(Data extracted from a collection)
***

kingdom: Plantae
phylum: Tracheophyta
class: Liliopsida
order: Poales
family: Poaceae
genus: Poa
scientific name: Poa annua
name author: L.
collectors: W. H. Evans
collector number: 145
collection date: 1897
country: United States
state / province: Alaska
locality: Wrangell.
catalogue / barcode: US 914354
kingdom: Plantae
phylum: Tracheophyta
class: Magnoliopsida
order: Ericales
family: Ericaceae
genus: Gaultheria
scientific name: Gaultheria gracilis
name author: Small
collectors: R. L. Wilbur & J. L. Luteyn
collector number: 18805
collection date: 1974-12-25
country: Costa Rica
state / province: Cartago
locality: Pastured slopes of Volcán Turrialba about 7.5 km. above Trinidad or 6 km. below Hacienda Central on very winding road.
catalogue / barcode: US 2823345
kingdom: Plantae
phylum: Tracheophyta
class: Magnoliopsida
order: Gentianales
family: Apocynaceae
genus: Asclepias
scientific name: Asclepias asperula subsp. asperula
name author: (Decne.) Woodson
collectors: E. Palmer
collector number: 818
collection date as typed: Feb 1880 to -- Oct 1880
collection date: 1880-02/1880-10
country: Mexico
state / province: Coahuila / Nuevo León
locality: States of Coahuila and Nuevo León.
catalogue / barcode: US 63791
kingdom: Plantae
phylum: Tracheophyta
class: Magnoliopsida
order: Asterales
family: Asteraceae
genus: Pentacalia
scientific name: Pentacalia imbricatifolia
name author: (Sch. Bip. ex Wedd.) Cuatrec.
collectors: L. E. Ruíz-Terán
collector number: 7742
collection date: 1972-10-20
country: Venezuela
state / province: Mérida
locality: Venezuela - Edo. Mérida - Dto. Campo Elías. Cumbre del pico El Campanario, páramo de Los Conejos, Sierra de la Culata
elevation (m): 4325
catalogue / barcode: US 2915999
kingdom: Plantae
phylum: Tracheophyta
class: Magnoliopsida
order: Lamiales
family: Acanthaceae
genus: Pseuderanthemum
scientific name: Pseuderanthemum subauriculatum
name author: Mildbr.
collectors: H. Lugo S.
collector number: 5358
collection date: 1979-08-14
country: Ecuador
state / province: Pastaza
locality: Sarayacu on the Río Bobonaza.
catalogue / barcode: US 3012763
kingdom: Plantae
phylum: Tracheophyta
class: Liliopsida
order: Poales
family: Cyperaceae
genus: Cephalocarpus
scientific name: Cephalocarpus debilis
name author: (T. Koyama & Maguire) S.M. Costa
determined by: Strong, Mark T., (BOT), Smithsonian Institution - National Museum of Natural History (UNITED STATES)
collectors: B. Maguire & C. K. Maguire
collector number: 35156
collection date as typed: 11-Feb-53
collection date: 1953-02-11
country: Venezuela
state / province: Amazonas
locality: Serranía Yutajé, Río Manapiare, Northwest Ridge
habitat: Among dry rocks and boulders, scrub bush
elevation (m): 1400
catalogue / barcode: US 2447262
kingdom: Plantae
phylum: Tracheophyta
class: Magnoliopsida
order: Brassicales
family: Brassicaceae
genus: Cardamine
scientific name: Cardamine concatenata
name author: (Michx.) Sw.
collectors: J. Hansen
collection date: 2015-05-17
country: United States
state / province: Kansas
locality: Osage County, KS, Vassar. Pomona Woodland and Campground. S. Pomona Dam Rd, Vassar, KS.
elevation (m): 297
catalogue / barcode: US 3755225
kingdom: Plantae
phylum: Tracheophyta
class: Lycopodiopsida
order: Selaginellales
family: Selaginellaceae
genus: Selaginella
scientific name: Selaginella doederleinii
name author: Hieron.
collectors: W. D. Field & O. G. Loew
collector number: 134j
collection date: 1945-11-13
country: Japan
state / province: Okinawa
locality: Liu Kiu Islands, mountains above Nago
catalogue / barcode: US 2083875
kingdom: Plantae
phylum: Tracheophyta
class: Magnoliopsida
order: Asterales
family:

***

* [Work to be completed]:
Switch "catalogue" to "catalog" throughout the lines above and write them out again with nothing else altered.

* [Written response]:
kingdom: Plantae
phylum: Tracheophyta
class: Liliopsida
order: Poales
family: Poaceae
genus: Poa
scientific name: Poa annua
name author: L.
collectors: W. H. Evans
collector number: 145
collection date: 1897
country: United States
state / province: Alaska
locality: Wrangell.
catalog / barcode: US 914354
kingdom: Plantae
phylum: Tracheophyta
class: Magnoliopsida
order: Ericales
family: Ericaceae
genus: Gaultheria
scientific name: Gaultheria gracilis
name author: Small
collectors: R. L. Wilbur & J. L. Luteyn
collector number: 18805
collection date: 1974-12-25
country: Costa Rica
state / province: Cartago
locality: Pastured slopes of Volcán Turrialba about 7.5 km. above Trinidad or 6 km. below Hacienda Central on very winding road.
catalog / barcode: US 2823345
kingdom: Plantae
phylum: Tracheophyta
class: Magnoliopsida
order: Gentianales
family: Apocynaceae
genus: Asclepias
scientific name: Asclepias asperula subsp. asperula
name author: (Decne.) Woodson
collectors: E. Palmer
collector number: 818
collection date as typed: Feb 1880 to -- Oct 1880
collection date: 1880-02/1880-10
country: Mexico
state / province: Coahuila / Nuevo León
locality: States of Coahuila and Nuevo León.
catalog / barcode: US 63791
kingdom: Plantae
phylum: Tracheophyta
class: Magnoliopsida
order: Asterales
family: Asteraceae
genus: Pentacalia
scientific name: Pentacalia imbricatifolia
name author: (Sch. Bip. ex Wedd.) Cuatrec.
collectors: L. E. Ruíz-Terán
collector number: 7742
collection date: 1972-10-20
country: Venezuela
state / province: Mérida
locality: Venezuela - Edo. Mérida - Dto. Campo Elías. Cumbre del pico El Campanario, páramo de Los Conejos, Sierra de la Culata
elevation (m): 4325
catalog / barcode: US 2915999
kingdom: Plantae
phylum: Tracheophyta
class: Magnoliopsida
order: Lamiales
family: Acanthaceae
genus: Pseuderanthemum
scientific name: Pseuderanthemum subauriculatum
name author: Mildbr.
collectors: H. Lugo S.
collector number: 5358
collection date: 1979-08-14
country: Ecuador
state / province: Pastaza
locality: Sarayacu on the Río Bobonaza.
catalog / barcode: US 3012763
kingdom: Plantae
phylum: Tracheophyta
class: Liliopsida
order: Poales
family: Cyperaceae
genus: Cephalocarpus
scientific name: Cephalocarpus debilis
name author: (T. Koyama & Maguire) S.M. Costa
determined by: Strong, Mark T., (BOT), Smithsonian Institution - National Museum of Natural History (UNITED STATES)
collectors: B. Maguire & C. K. Maguire
collector number: 35156
collection date as typed: 11-Feb-53
collection date: 1953-02-11
country: Venezuela
state / province: Amazonas
locality: Serranía Yutajé, Río Manapiare, Northwest Ridge
habitat: Among dry rocks and boulders, scrub bush
elevation (m): 1400
catalog / barcode: US 2447262
kingdom: Plantae
phylum: Tracheophyta
class: Magnoliopsida
order: Brassicales
family: Brassicaceae
genus: Cardamine
scientific name: Cardamine concatenata
name author: (Michx.) Sw.
collectors: J. Hansen
collection date: 2015-05-17
country: United States
state / province: Kansas
locality: Osage County, KS, Vassar. Pomona Woodland and Campground. S. Pomona Dam Rd, Vassar, KS.
elevation (m): 297
catalog / barcode: US 3755225
kingdom: Plantae
phylum: Tracheophyta
class: Lycopodiopsida
order: Selaginellales
family: Selaginellaceae
genus: Selaginella
scientific name: Selaginella doederleinii
name author: Hieron.
collectors: W. D. Field & O. G. Loew
collector number: 134j
collection date: 1945-11-13
country: Japan
state / province: Okinawa
locality: Liu Kiu Islands, mountains above Nago
catalog / barcode: US 2083875
kingdom: Plantae
phylum: Tracheophyta
class: Magnoliopsida
order: Asterales
family:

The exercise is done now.